### Problem
Scan the records beneath this line for the line holding "image of ovarian" and the line holding "microscopy of endometrial", then transcribe exactly those two and all lines between.

+ + +

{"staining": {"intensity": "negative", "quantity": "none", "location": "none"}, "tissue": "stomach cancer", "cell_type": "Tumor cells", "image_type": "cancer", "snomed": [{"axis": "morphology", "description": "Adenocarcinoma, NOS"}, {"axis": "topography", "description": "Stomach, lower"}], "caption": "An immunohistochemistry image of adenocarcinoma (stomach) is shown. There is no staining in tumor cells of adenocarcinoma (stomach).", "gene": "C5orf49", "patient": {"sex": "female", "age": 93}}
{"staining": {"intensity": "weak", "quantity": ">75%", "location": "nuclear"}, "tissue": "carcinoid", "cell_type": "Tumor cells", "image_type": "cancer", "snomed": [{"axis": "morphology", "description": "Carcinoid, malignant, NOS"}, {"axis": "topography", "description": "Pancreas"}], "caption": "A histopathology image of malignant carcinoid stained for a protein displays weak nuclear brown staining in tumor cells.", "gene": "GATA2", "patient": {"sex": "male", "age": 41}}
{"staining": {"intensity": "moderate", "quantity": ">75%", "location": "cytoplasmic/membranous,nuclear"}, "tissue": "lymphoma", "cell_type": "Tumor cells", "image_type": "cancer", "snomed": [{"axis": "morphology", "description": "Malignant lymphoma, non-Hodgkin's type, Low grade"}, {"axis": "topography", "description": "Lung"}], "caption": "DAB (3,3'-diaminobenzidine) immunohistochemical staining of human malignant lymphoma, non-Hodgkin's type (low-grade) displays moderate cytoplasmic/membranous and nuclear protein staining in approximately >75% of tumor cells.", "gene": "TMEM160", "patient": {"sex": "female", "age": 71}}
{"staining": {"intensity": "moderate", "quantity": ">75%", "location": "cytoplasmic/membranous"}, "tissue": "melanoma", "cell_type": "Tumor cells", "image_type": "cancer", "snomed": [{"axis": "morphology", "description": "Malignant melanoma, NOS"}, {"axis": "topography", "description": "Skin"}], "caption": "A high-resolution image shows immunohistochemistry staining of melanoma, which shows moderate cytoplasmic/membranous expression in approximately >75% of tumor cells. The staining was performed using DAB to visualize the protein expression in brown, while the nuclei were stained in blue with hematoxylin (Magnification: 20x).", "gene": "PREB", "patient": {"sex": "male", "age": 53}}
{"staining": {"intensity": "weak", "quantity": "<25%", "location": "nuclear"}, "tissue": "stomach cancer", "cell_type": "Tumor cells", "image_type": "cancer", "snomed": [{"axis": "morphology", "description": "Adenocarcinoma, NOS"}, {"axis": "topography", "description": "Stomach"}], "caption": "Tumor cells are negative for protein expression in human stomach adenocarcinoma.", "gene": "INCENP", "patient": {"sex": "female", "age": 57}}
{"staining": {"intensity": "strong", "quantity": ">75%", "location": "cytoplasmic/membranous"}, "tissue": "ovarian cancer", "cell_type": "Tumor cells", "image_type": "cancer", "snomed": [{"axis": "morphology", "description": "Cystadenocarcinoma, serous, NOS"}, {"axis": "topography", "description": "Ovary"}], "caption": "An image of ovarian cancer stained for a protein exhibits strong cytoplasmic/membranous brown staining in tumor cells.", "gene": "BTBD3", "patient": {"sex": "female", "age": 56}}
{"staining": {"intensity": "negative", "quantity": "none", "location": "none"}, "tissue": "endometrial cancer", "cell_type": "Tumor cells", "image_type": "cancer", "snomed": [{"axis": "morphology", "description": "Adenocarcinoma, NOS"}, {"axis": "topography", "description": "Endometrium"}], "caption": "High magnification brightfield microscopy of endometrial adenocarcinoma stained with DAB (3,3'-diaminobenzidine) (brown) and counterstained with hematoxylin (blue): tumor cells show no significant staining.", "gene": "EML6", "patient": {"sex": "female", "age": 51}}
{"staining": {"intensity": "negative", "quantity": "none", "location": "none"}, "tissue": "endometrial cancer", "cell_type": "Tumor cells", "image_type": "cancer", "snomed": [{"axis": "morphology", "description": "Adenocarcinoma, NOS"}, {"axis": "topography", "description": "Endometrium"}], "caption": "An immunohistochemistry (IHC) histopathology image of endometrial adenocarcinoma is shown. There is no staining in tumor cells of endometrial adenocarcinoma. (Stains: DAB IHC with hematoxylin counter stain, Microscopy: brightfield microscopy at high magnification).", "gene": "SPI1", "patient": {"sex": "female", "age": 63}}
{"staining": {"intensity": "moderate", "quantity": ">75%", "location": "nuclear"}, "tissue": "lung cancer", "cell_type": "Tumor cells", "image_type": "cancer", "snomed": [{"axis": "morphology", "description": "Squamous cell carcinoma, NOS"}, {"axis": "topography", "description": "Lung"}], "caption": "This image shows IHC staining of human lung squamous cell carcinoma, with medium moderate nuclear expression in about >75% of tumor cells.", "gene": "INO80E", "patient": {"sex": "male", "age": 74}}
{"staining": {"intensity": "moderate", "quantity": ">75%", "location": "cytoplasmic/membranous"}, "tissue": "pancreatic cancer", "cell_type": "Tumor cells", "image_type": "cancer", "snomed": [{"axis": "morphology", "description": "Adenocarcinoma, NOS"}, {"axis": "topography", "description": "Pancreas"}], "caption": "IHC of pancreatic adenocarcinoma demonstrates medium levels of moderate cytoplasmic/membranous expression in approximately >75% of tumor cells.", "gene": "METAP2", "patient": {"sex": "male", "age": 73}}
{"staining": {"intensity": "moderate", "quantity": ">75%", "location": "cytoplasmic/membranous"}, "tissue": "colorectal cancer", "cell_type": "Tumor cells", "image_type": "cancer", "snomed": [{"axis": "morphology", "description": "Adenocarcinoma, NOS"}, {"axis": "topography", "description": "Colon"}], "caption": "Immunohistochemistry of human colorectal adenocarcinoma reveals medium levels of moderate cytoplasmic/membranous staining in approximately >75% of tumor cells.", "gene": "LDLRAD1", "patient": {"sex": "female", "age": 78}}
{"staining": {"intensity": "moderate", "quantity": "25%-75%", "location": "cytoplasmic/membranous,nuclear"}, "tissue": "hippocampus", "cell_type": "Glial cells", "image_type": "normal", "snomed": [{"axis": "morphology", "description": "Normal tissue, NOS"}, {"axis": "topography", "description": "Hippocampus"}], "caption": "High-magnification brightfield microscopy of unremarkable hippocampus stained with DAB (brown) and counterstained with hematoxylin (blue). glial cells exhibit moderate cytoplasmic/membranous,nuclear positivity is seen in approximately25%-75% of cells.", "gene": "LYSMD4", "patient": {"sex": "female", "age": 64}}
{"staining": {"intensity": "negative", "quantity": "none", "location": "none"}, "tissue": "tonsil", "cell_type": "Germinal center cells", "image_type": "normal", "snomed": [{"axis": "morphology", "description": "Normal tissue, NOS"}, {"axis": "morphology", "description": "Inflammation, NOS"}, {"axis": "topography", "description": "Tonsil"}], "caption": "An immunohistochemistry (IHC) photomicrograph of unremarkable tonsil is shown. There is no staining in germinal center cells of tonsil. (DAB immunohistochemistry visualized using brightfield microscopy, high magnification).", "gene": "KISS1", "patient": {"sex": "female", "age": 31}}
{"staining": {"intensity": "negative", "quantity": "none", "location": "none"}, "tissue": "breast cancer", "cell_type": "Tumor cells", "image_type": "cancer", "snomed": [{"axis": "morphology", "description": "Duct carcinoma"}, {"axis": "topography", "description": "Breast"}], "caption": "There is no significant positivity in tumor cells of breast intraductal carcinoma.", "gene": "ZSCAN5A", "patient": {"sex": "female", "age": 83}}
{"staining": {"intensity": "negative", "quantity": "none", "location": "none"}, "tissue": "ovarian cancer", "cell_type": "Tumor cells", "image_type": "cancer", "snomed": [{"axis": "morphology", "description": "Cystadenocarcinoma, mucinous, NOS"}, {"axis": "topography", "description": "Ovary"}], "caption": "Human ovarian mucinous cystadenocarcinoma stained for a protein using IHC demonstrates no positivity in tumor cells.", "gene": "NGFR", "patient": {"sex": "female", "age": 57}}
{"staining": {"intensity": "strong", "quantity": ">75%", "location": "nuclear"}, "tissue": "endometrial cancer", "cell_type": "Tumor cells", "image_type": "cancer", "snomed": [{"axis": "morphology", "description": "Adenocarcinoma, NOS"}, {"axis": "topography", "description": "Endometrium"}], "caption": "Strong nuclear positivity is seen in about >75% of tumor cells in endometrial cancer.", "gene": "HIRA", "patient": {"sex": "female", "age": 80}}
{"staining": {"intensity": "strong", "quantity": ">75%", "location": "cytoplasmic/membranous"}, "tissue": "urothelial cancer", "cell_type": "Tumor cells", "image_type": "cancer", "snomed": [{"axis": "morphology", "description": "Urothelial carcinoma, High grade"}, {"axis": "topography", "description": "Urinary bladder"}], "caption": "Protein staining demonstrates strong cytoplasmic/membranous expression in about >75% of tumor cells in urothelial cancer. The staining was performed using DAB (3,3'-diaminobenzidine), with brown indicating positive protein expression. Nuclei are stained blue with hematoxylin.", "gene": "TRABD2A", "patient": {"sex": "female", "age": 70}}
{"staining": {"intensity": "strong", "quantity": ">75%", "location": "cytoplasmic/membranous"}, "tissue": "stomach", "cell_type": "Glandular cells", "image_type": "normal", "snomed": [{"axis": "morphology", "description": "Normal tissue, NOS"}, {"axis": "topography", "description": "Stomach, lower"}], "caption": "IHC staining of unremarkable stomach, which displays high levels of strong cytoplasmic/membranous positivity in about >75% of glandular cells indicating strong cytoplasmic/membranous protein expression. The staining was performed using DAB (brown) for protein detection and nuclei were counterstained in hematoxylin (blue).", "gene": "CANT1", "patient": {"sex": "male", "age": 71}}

+ + +

### Written response
{"staining": {"intensity": "strong", "quantity": ">75%", "location": "cytoplasmic/membranous"}, "tissue": "ovarian cancer", "cell_type": "Tumor cells", "image_type": "cancer", "snomed": [{"axis": "morphology", "description": "Cystadenocarcinoma, serous, NOS"}, {"axis": "topography", "description": "Ovary"}], "caption": "An image of ovarian cancer stained for a protein exhibits strong cytoplasmic/membranous brown staining in tumor cells.", "gene": "BTBD3", "patient": {"sex": "female", "age": 56}}
{"staining": {"intensity": "negative", "quantity": "none", "location": "none"}, "tissue": "endometrial cancer", "cell_type": "Tumor cells", "image_type": "cancer", "snomed": [{"axis": "morphology", "description": "Adenocarcinoma, NOS"}, {"axis": "topography", "description": "Endometrium"}], "caption": "High magnification brightfield microscopy of endometrial adenocarcinoma stained with DAB (3,3'-diaminobenzidine) (brown) and counterstained with hematoxylin (blue): tumor cells show no significant staining.", "gene": "EML6", "patient": {"sex": "female", "age": 51}}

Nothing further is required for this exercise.